(Page images and extracted text)
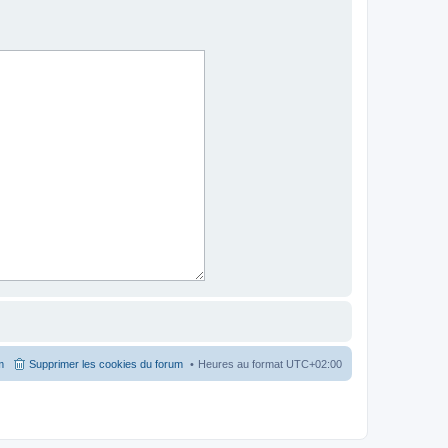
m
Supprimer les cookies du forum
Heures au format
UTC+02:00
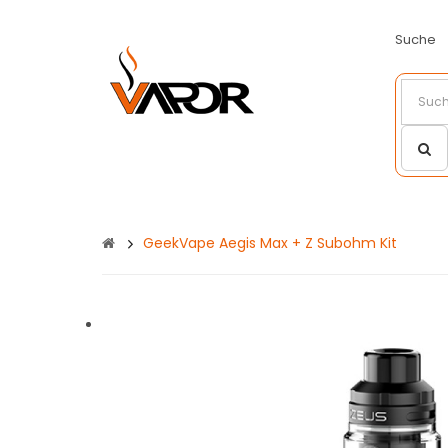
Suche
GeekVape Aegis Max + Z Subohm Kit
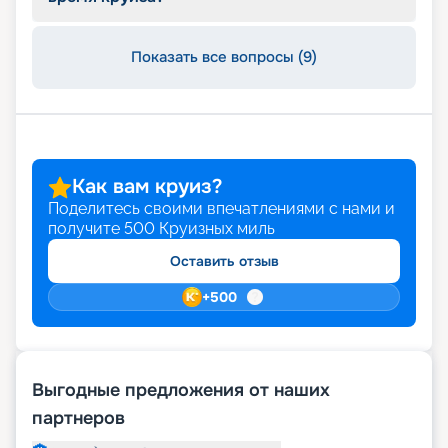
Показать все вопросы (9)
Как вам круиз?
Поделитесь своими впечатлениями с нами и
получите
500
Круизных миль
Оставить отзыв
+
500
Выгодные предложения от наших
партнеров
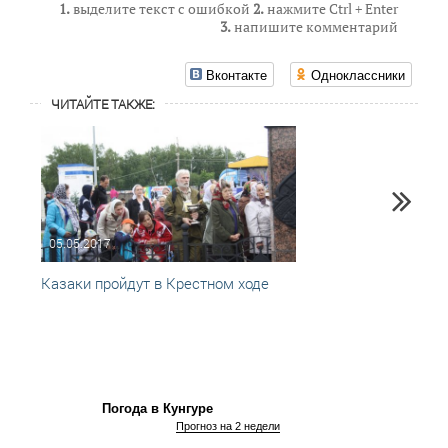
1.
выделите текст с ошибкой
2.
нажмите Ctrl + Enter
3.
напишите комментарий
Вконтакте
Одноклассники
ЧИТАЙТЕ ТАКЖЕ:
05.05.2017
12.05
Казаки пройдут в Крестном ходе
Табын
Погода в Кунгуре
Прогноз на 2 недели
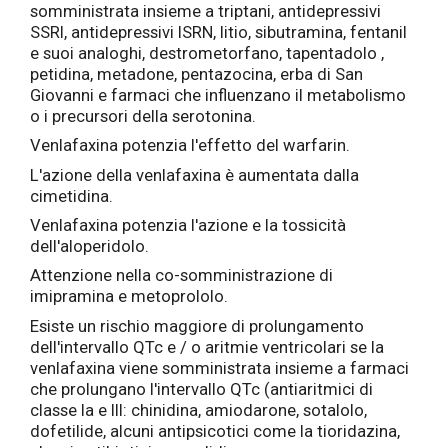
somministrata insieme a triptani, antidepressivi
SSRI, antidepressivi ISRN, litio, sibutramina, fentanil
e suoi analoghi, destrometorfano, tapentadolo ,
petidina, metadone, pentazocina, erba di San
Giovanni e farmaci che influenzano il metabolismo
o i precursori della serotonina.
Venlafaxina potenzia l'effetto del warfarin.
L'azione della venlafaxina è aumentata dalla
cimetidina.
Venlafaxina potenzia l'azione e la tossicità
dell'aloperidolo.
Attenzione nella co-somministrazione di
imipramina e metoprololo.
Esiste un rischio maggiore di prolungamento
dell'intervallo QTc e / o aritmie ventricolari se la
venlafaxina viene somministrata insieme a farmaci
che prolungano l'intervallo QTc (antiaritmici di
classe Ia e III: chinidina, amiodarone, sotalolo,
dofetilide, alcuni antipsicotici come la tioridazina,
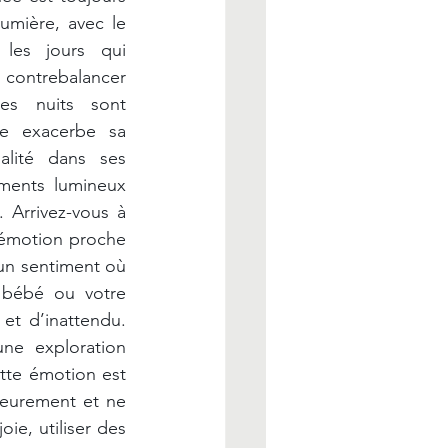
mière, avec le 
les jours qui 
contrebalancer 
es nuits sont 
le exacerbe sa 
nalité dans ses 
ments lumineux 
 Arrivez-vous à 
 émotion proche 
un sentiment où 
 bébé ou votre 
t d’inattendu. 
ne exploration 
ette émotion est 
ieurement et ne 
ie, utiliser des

WORK ORDER: Check the entries above for the word "potenzia" and copy every line where it turns up.

RESULT OF THE TASK:
Venlafaxina potenzia l'effetto del warfarin.
Venlafaxina potenzia l'azione e la tossicità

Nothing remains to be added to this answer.